What did @landotalkspeps actually say?
The creator recommended three peptides to stack with semaglutide (referred to as "Retta," likely Wegovy/Ozempic): tesamorelin (called "Tessa Morro"), GHK-Cu, and MOTS-c (called "MOTC"). The core claims are that tesamorelin targets visceral fat through growth hormone pathways, GHK-Cu tightens loose skin caused by rapid weight loss, and MOTS-c improves energy efficiency, fat burning, and insulin sensitivity. These are specific, mechanistic claims, not vague wellness talk, which makes them worth examining carefully.
To be clear about terminology: "Retta" appears to refer to a GLP-1 receptor agonist like semaglutide. The creator is describing a multi-peptide stack layered on top of an already powerful weight-loss drug. That context matters when evaluating both the science and the safety picture.
Does the science back this up?
Partially, but the evidence quality varies wildly across these three compounds. Tesamorelin has the strongest human trial data of the bunch. GHK-Cu has plausible mechanisms but thin clinical evidence. MOTS-c is genuinely interesting but almost entirely preclinical at this point.
Tesamorelin is FDA-approved for HIV-associated lipodystrophy specifically because it reduces visceral adipose tissue. Falutz et al. (2007, New England Journal of Medicine) showed statistically significant visceral fat reduction versus placebo. The claim that it works "through growth hormone pathways" is accurate, it stimulates GHRH receptors. However, calling it a clean stack with a GLP-1 agonist for general weight loss oversimplifies things. Tesamorelin's approval is narrow, and its use outside that indication is off-label with limited safety data in combination with semaglutide.

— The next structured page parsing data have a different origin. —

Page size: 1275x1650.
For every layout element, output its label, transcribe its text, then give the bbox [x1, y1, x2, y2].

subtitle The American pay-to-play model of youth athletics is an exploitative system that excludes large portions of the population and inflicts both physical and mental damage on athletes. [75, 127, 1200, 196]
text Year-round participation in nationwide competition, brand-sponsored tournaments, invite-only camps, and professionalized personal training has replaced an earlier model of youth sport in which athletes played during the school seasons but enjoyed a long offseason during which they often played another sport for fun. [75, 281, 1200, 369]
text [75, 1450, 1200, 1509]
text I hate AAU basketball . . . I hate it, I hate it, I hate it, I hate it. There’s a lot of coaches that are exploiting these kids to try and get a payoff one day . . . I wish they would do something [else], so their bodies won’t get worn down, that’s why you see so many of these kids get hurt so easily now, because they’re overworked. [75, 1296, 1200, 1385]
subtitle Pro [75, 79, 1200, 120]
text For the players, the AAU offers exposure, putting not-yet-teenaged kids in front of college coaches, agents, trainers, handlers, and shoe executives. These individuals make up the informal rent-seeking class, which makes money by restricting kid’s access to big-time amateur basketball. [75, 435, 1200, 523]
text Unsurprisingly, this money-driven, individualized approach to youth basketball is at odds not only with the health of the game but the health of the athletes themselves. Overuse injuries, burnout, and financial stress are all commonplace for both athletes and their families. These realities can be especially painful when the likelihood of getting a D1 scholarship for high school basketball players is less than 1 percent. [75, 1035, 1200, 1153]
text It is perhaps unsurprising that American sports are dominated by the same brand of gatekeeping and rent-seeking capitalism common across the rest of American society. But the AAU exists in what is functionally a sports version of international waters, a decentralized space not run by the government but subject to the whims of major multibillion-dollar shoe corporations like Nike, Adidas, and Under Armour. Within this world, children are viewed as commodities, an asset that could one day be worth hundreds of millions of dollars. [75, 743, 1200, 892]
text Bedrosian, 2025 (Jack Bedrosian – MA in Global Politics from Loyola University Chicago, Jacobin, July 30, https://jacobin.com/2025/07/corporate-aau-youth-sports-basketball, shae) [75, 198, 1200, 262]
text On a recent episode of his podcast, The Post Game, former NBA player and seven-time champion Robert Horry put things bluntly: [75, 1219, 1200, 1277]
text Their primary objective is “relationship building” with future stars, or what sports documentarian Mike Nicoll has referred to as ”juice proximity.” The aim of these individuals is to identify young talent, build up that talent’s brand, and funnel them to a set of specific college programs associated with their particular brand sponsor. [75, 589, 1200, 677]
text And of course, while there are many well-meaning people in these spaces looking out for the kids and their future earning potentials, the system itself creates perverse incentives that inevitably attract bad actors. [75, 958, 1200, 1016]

GHK-Cu is a copper-binding tripeptide with published in vitro work on collagen synthesis and skin remodeling. Pickart and Margolina (2018, Cosmetics) reviewed its skin-related properties, but the gap between cell culture data and clinical skin tightening after GLP-1-induced weight loss is enormous. No trials have tested this specific use case.
MOTS-c is a mitochondrial-derived peptide. Lee et al. (2015, Cell Metabolism) showed metabolic benefits in mice, including improved insulin sensitivity. Human data is scarce and preliminary. The creator's confidence in MOTS-c outpaces the evidence significantly.
What did they get wrong (or right)?
They got the tesamorelin mechanism mostly right. They got MOTS-c mostly wrong by how confidently they stated it. The GHK-Cu skin claim is speculative at best.
Credit where it is due: the statement that tesamorelin signals "your pituitary to release more of its own natural growth hormone" is a reasonable lay explanation of GHRH receptor agonism, though technically tesamorelin acts on the hypothalamic-pituitary axis rather than directly on the pituitary. The framing that it "directly targets visceral fat" aligns with the mechanism seen in Falutz et al., so that part holds up.
The GHK-Cu claim that it will "tighten your skin up" after body recomposition is the weakest link here. Cosmetic in vitro data does not translate into a clinical promise about loose skin after significant weight loss. That is a very specific outcome with no clinical trial support in this population.
MOTS-c described as something that lets you "use your energy more efficiently" and "increase the fat you burn" is largely extrapolated from rodent studies. Presenting this as established for humans is misleading, even if the underlying biology is plausible.
What should you actually know?
Stacking multiple peptides with a GLP-1 agonist is not a small decision, and the evidence base for these combinations is essentially nonexistent. No clinical trial has evaluated tesamorelin plus semaglutide, let alone a three-way stack that includes GHK-Cu and MOTS-c.
Tesamorelin has real clinical data behind it, but it is a prescription peptide with a narrow FDA-approved use. GHK-Cu has a reasonable safety profile topically but its systemic injectable use lacks rigorous human data. MOTS-c is not approved for any use and has no meaningful human pharmacokinetic or safety data published as of 2024.
There is also a compounding quality issue worth naming. Many peptides circulating in the optimization space come from compounding pharmacies or gray-market sources. Purity, dosing accuracy, and sterility are not guaranteed. The FDA has raised concerns specifically about compounded peptides.
- If you are on a GLP-1 agonist and considering peptide add-ons, talk to a physician who understands both the pharmacology and your specific health context.
- Do not assume that because something works in a mouse model or an in vitro study, it will work the same way in a human body already on a GLP-1 drug.
- Peptides like tesamorelin require a prescription and legitimate clinical oversight, not a TikTok stack recommendation.